The reason is that losing weight rapidly doesn't give our skin adequate time to gradually contract and this results in loose, hanging skin.
Health experts will tell you that it's always good to build your stamina and endurance gradually and be consistent with your goals.
# 2. MAKE IT SIMPLE - YET EFFECTIVE:
Next you need to gauge what are the types of exercises most suitable for your specific body transformation needs?
Is it Walking / Jogging or running / Cycling / Weight training / Interval training / Swimming / Yoga / Pilates / Bodyweight / At-home-video workouts / Dancing ?
The best option would be to talk to a personal fitness trainer about how much and how often you need to train to reach your target. There are crucial factors to consider such as your Body Mass Index and which types of exercises are more suitable for your body type.
Now it's time to decide how many hours of workout a month you would need to reach your goal. Break it down to how many days a week and finally, to how many hours a day?
Is 2 hours of exercise a day too much?
Studies show that obsessive exercising can be unhealthy.
Read this article by Mayo Clinic, it's really helpful, Exercise: How much do I need every day? - by Mayo Clinic
Experts recommend that an average person stick to existing public health guidelines, which recommend that children and teenagers exercise one hour every day.
As for adults, a weekly minimum of two hours and 30 minutes of moderate intensity physical activity would be good enough - again consult with your doctor.

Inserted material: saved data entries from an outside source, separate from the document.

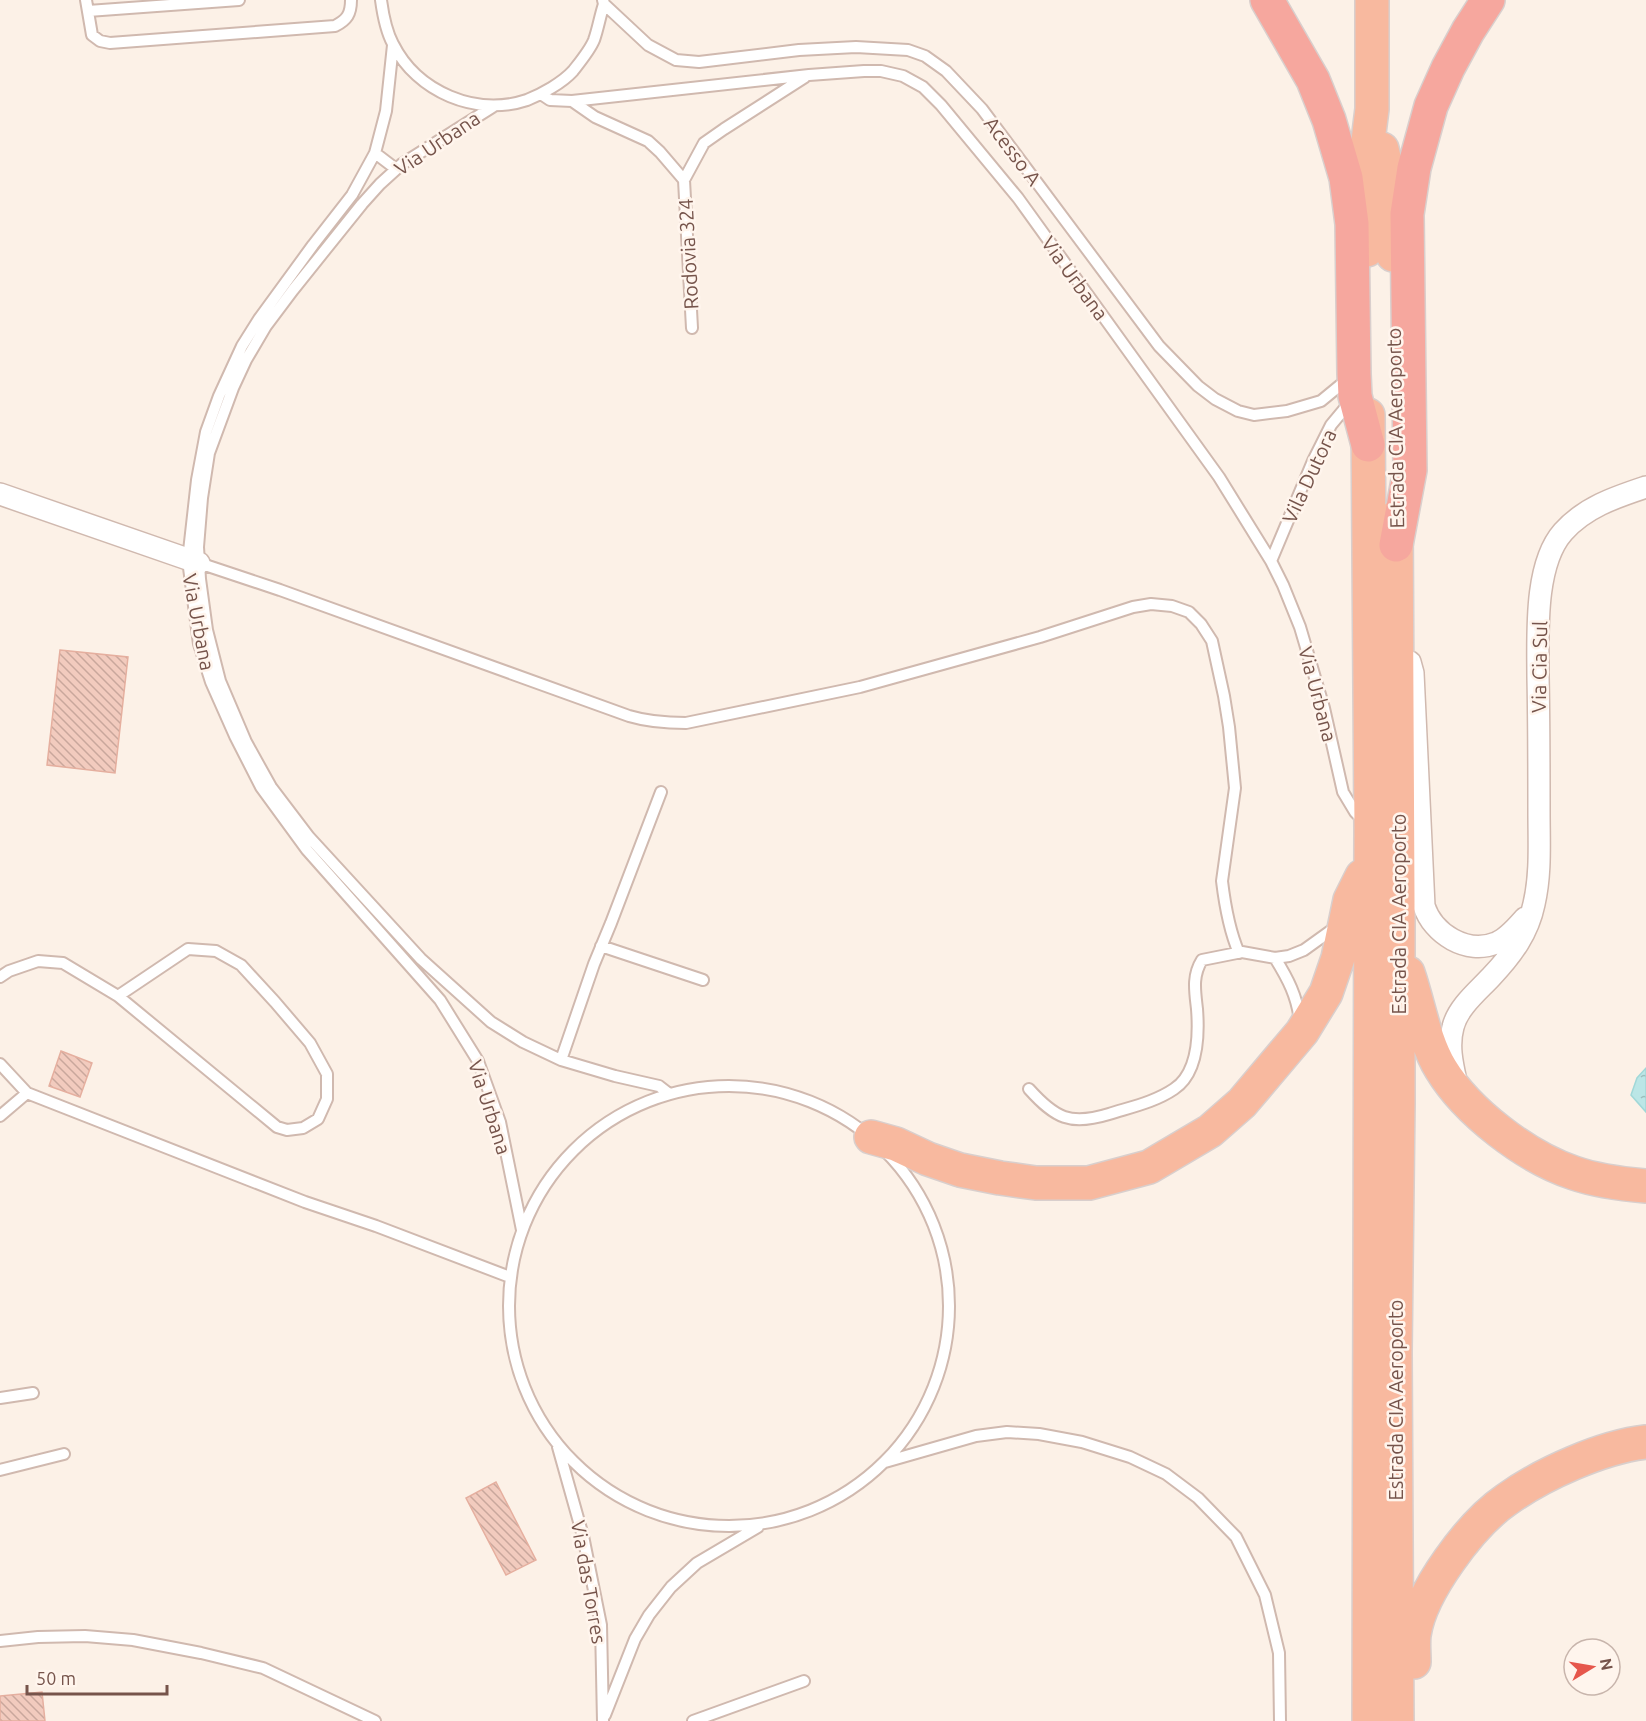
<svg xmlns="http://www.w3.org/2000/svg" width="1646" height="1721" font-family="Ubuntu,sans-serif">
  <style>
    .water { fill: url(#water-ripples); stroke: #a1d8d8; stroke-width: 1.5 }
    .building { fill: url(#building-back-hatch); stroke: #e5af9f; stroke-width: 1.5 }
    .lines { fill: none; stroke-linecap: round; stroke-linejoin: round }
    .service-casing { stroke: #d0b9af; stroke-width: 14 }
    .minor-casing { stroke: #d0b9af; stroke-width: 24 }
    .trunk-casing { stroke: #d9cfcd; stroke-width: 36 }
    .motorway-casing { stroke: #d9cfcd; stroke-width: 36 }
    .service { stroke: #fff; stroke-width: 10 }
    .minor { stroke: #fff; stroke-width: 21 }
    .trunk { stroke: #f8b99f; stroke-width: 33 }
    .motorway { stroke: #f6a79e; stroke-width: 33 }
    .labels { text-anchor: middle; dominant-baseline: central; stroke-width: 5; stroke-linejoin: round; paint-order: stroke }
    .street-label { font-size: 20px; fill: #76544b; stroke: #fff5ed }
  </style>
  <defs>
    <pattern id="water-ripples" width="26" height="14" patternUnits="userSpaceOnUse" patternTransform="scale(1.5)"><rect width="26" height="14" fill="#bbe6e6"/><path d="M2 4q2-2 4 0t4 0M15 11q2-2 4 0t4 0" fill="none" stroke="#9dbdbc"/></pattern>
    <pattern id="building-back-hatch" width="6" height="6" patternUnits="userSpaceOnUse" patternTransform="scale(1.5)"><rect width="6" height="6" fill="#f2cbbe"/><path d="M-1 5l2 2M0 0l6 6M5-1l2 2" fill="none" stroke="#c9a79c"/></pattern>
  </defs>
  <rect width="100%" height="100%" fill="#fcf1e7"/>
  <!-- water -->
  <path class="water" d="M1646 1068V1112L1631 1095 1637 1078Z"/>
  <!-- building -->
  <path class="building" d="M60 650 128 657 115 773 47 765Z
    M61 1051 92 1063 80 1097 49 1086Z
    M496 1482 536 1560 506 1575 466 1498Z
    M42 1692 45 1721H0V1696Z"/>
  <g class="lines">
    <!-- service casing -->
    <g class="service-casing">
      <path id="service" d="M86 0 92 35 100 41 110 43 335 26C347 20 351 14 351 0
        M381 0C383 15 386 31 393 44 417 92 476 117 527 100 542 94 562 83 573 71 580 62 590 50 594 40 598 29 600 16 604 4L603 0
        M604 4 648 45 676 60 699 62 799 50 856 47 908 50 925 56 946 71 982 109 1159 346 1198 386 1215 399 1238 411 1254 415 1287 411 1321 401 1349 378
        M88 11 239 0
        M393 45 386 111 375 153 352 195 313 245 259 319 242 346 219 396 206 432 197 480 188 560 199 644 211 682 235 736 261 787 307 850 440 1000 478 1061 500 1122 522 1230
        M541 94 550 100 572 101 809 75 864 71H881L903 76 923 87 941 105 1018 198 1219 477 1271 561 1283 585 1300 627 1324 708 1343 792 1355 812 1364 821
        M572 101 595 117 648 141 660 152 684 180
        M494 106 402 164 380 184 362 204 293 290 266 326 246 360 233 388 209 453 202 498 198 547 200 579 207 630 220 681 246 742 271 787 309 837 421 959 491 1022 523 1042 561 1060 615 1076 659 1086 668 1093
        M375 153 396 169
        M692 328 684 180 704 143 724 129 805 77
        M1271 561 1313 461 1331 425 1351 401
        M199 563 280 590 629 716C649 722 666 723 686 723L860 687 1040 637 1133 607 1151 604 1172 606 1189 612 1201 624 1212 641 1224 696 1229 727 1235 788 1222 881C1225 906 1229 930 1239 953
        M601 946 703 980
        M1275 958C1288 979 1297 996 1300 1021
        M0 977 9 971 38 961 63 963 118 996 277 1127 287 1130 303 1128 318 1119 327 1099V1074L310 1043 275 1002 241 965 216 951 188 949 118 996
        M561 1060 594 964 611 923 661 792
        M0 1064 27 1093 305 1202 376 1226 510 1277
        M509 1306a220 220 0 1 1 440 0a220 220 0 1 1-440 0Z
        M1029 1089C1055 1118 1070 1126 1109 1114 1131 1107 1155 1102 1174 1089 1198 1073 1199 1035 1197 1009 1195 991 1192 976 1202 960L1242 952 1275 958 1289 956 1304 950 1336 927
        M0 1116 27 1093
        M0 1398 33 1393
        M558 1447 583 1536 601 1625 603 1721
        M885 1462 976 1436 1007 1432 1039 1434 1082 1442 1130 1457 1166 1474 1198 1498 1236 1537 1265 1595 1279 1653 1280 1721
        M0 1470 64 1454
        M0 1641 38 1637 85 1636 133 1640 201 1653 263 1668 375 1721
        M605 1715 635 1639 649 1615 671 1587 697 1563 758 1527
        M693 1721 804 1681"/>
    </g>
    <!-- minor casing -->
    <g class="minor-casing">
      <path id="minor" d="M0 494 199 563
        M1410 662 1413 673 1424 906C1433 934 1467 955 1496 943 1507 939 1517 927 1525 918
        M1456 1081C1452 1063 1448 1045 1453 1027 1458 1007 1478 991 1491 977 1512 955 1528 933 1534 904 1541 874 1539 843 1539 813 1539 768 1539 722 1538 677 1538 634 1534 565 1563 532 1585 507 1616 497 1646 487"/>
    </g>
    <!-- trunk casing -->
    <g class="trunk-casing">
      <path id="trunk" d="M1382 149 1388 174 1393 255
        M1367 250 1366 198 1368 141 1372 109V0
        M1368 415 1371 828 1369 1721
        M1396 517 1398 898V1103L1395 1352 1397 1721
        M1408 973C1419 1005 1424 1041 1441 1069 1467 1112 1526 1157 1574 1173 1597 1181 1622 1184 1646 1186
        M871 1137 896 1144 928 1159 960 1170 1000 1178 1036 1183H1089L1149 1167 1210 1131 1242 1103 1302 1032 1326 993 1338 958 1350 900 1362 876
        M1414 1662C1414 1653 1413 1643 1414 1635 1420 1592 1471 1524 1506 1500 1542 1474 1602 1447 1646 1442"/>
    </g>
    <!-- motorway casing -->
    <g class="motorway-casing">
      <path id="motorway" d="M1267 0 1313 80 1329 120 1346 178 1352 224 1354 374 1355 396 1368 445
        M1396 545 1410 470 1407 214 1414 168 1431 106 1448 68 1468 31 1488 0"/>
    </g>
    <!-- service -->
    <use href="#service" class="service"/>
    <!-- minor -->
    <use href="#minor" class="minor"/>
    <!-- trunk -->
    <use href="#trunk" class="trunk"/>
    <!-- motorway -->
    <use href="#motorway" class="motorway"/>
  </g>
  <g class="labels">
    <!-- street labels -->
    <g class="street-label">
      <text transform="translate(437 143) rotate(-34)">Via Urbana</text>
      <text transform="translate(1013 151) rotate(53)">Acesso A</text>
      <text transform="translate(688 254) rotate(-93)">Rodovia 324</text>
      <text transform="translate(1075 278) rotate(54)">Via Urbana</text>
      <text transform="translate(1395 428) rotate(-91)">Estrada CIA Aeroporto</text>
      <text transform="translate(1309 476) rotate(-65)">Vila Dutora</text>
      <text transform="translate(199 622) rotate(79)">Via Urbana</text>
      <text transform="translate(1539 667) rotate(-89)">Via Cia Sul</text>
      <text transform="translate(1318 694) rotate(75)">Via Urbana</text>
      <text transform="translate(1398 914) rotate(-90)">Estrada CIA Aeroporto</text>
      <text transform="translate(490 1107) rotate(72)">Via Urbana</text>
      <text transform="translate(1395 1400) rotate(-90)">Estrada CIA Aeroporto</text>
      <text transform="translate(589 1582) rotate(80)">Via das Torres</text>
    </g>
  </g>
  <!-- north arrow -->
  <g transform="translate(1592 1667) rotate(79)"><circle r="28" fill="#fff5ed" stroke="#c8b5ac" stroke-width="1.5"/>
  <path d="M0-4.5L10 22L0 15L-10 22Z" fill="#e6574c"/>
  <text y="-9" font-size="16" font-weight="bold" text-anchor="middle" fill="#76544b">N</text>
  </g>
  <!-- scale -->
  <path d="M27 1685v9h140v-9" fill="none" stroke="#76544b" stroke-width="3"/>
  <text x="36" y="1685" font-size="18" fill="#76544b" stroke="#fff5ed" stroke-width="4.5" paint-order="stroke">50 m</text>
</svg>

So how long does it take to see workout results?
# 3. TAKE ONE STEP AT A TIME - GO EASY ON YOURSELF:
We all make mistakes and we need to be forgiving with ourselves.

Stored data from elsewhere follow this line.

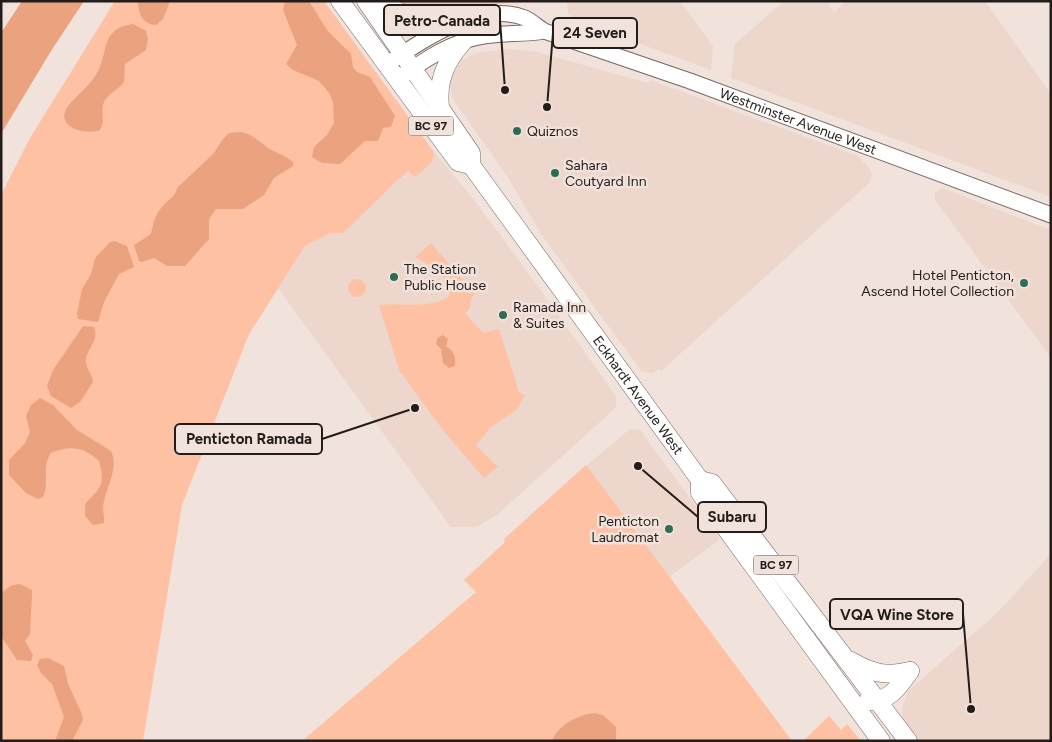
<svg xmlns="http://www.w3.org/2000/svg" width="1052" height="742" font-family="Figtree,sans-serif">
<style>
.built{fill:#edd6cc}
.green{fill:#ffc1a3}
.water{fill:#eba27e}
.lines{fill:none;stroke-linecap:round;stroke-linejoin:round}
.major-casing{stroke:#746761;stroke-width:17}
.highway-casing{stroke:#746761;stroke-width:19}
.major{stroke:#fff;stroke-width:15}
.highway{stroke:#fff;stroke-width:18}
.poi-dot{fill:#2d6c59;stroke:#f1e2db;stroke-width:2}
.labels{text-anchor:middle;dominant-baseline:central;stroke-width:5;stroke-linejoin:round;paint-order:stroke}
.shield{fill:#f1e2db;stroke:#605754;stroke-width:1}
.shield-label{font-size:12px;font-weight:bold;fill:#221c1a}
.street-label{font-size:14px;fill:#221c1a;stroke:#f1e2db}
.poi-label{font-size:14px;fill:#221c1a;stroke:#f1e2db;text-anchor:start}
.leader{fill:none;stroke:#221c1a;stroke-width:2}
.callout-dot{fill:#221c1a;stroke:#f1e2db;stroke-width:2}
.callout{fill:#f1e2db;stroke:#221c1a;stroke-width:2}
.callout-label{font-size:15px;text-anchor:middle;font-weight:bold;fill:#221c1a}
</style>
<rect width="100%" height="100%" fill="#f1e2db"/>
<!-- built -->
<path class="built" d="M567 1H680L713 46 711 70 578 21 568 14Z
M784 1H827L834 12 846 1H985L1051 94V197L731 78 735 44Z
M509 49 537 52 648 83 650 80 858 156 871 170 872 176 868 184 661 371 659 369 652 373 642 372 541 234 509 179 452 98 450 80 461 61 476 53Z
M434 152 470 195 513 252 616 396V406L610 413 497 515 476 527H451L278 288 305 246 331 233H343L409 171 415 176 432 162Z
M942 188 1051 230V358L935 200V192Z
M630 429 640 430 720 539 669 577 586 466Z
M1051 554V741H916L902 721 903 704 909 690 998 612Z"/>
<!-- green -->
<path class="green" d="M115 1H324L434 152 432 162 415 177 408 171 343 233H331L305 246 249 334 182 505 143 741H1V195L30 138Z
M394 1H528L428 11 414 9Z
M431 243 475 294 471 298 470 309 465 313 483 333 499 329 519 392 525 395 517 409 491 427 476 445 498 467 484 478 442 429 399 370 379 305C403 302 430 310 450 296 444 269 437 270 415 257Z
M348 288a9 9 0 1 1 18 0a9 9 0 1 1-18 0Z
M586 465 792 741H302L476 592 464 580 505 542 504 539Z
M829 716 841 730 847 724 861 741H803Z"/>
<!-- water -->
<path class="water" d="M22 1H84L51 51 1 134V33Z
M138 1H170L163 19 156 25C142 24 138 13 138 1Z
M285 1H309L327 30 351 54 353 67 357 72 370 77 395 116 391 127 383 128 378 141H365L340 164 322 163 312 157 314 147 327 135 334 123 333 103 330 94 319 81 293 70 286 64 297 45 283 10Z
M133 24 146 31 148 39 146 50 125 64 124 82C119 90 108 93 104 102 100 112 106 121 100 130 87 135 57 129 66 109 75 96 89 87 97 73 109 52 100 28 133 24Z
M240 132C253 134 258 141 268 148 276 153 285 155 293 162V166L274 178 264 195 243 209H216L209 219V239L185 266H167L154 258 142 262 139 261 134 245 151 234C153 224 155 215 162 207 167 200 176 197 177 188L214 153 223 139 229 133Z
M115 241 127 246 134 267 119 274 104 302 98 322 78 319 77 314 82 289 91 274 95 258 110 242Z
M83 326 94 327C100 342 85 349 86 362 87 370 92 374 93 382L80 402 71 408 51 396 47 386 53 370Z
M443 335 448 339 446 346C454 352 456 356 455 366L449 368 443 363 441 349 436 344 437 338Z
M40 398 53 405 77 430 111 451C120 470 104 489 103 508 103 513 105 518 104 523L93 525 85 516V504C100 487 106 487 99 461 84 447 70 445 51 453 41 467 50 482 43 497L38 499 26 493 9 475V460L25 443 30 432 26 416 31 405Z
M20 584 32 590V594L30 634 25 641 33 655 31 661 17 660 1 636V593L12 585Z
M48 658 64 666 68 684 82 714 83 720 72 741H55L64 717 52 684 41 673 37 665 40 659Z
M595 713 603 715 616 727V741H552C559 724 578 715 595 713Z"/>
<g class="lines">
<!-- major casing -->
<g class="major-casing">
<g id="major">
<path id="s1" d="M386 65C420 41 481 0 525 18 531 21 538 27 544 31L690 81 1051 215"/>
<path d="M403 75C426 59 452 42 479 37 501 32 522 35 544 31"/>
</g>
</g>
<!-- highway casing -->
<g class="highway-casing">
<g id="highway">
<path d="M340 1 458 162 471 165"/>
<path id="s2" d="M366 1 471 153V165L700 480V493L881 741"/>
<path d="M379 1C404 19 430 19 460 21"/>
<path d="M440 108C437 81 445 62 463 42"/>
<path d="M700 480 712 483 908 741"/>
<path d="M851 661C871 673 887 677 910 671"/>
<path d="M868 701C889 702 899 687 910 671"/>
</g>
</g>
<!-- major -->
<use href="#major" class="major"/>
<!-- highway -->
<use href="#highway" class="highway"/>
</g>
<!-- markers -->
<g class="poi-dot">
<circle cx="517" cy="131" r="5"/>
<circle cx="555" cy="173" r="5"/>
<circle cx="394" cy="277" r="5"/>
<circle cx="1024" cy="283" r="5"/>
<circle cx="503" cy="315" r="5"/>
<circle cx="669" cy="529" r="5"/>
</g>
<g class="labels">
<!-- shield labels -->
<g class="shield">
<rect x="408.5" y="116.5" width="45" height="19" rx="4"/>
<rect x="753.5" y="555.5" width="45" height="19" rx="4"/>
</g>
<g class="shield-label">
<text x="431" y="126">BC 97</text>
<text x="776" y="565">BC 97</text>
</g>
<!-- street labels -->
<g class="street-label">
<text stroke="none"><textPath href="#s1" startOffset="445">Westminster Avenue West</textPath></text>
<text stroke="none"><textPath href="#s2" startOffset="481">Eckhardt Avenue West</textPath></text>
</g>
<!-- poi labels -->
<g class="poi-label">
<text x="527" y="131">Quiznos</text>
<text x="565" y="165">Sahara<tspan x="565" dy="16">Coutyard Inn</tspan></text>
<text x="404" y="269">The Station<tspan x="404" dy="16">Public House</tspan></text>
<text x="1014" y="275" text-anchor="end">Hotel Penticton,<tspan x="1014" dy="16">Ascend Hotel Collection</tspan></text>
<text x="513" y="307">Ramada Inn<tspan x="513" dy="16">&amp; Suites</tspan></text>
<text x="659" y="521" text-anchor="end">Penticton<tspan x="659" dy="16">Laudromat</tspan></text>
</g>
</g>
<!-- callouts -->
<path class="leader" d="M505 90L500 20M547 107L553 33M415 408L322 439M638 466L698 517M971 709L963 614"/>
<g class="callout-dot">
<circle cx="505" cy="90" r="5"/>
<circle cx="547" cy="107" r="5"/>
<circle cx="415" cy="408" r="5"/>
<circle cx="638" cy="466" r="5"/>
<circle cx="971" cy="709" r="5"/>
</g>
<g class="callout">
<rect x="384" y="5" width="116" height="30" rx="5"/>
<rect x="553" y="18" width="84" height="30" rx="5"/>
<rect x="175" y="424" width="147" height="30" rx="5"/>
<rect x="698" y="502" width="68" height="30" rx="5"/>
<rect x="830" y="599" width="133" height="30" rx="5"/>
</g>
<g class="callout-label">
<text x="442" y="26">Petro-Canada</text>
<text x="595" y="38">24 Seven</text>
<text x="249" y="444">Penticton Ramada</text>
<text x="732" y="522">Subaru</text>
<text x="897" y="620">VQA Wine Store</text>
</g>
<!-- border -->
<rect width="1052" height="742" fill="none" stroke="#221c1a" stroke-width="5"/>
</svg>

There will be days when you are too tired after work to go for a jog - so instead why not go for a walk or maybe do some yoga or stretches?
Take it easy on yourself - sometimes it may not be good for your wellbeing to exercise while you are sleep deprived or while your body is in recovery after an injury.
Eating right is another important discipline you need to instill and it can take time to get adjusted. Read this article on - how to eat out while staying fit?
What's more, while you are busy and on the go with your work and life, you don't get the time to prepare healthy food.
A great option to pack nutrition into your diet is to use a supplement, such as a Flavored protein supplement, one that is simple and easy to use - but again do consult a nutritionist before you try any new supplements!
Protein supplements or shakes not only packs more protein to your diet, you get to enjoy improved health with lean muscles.
We need to consider that each person's individual makeup is unique, thus the rate at which we see changes to our body will be different in each person.
Finally, don’t forget to put an emphasis on planning things ahead and be consistent with your workout regimen, nutrition and recovery.
While you are in this process of achieving your goals, it's equally important to take time to relax and enjoy life.
Follow this simple plan in other areas of your life as well, and see the positive impact it has on your resolutions.
Make 2022 your year..
The year to get things done, the year to finally keep your resolutions.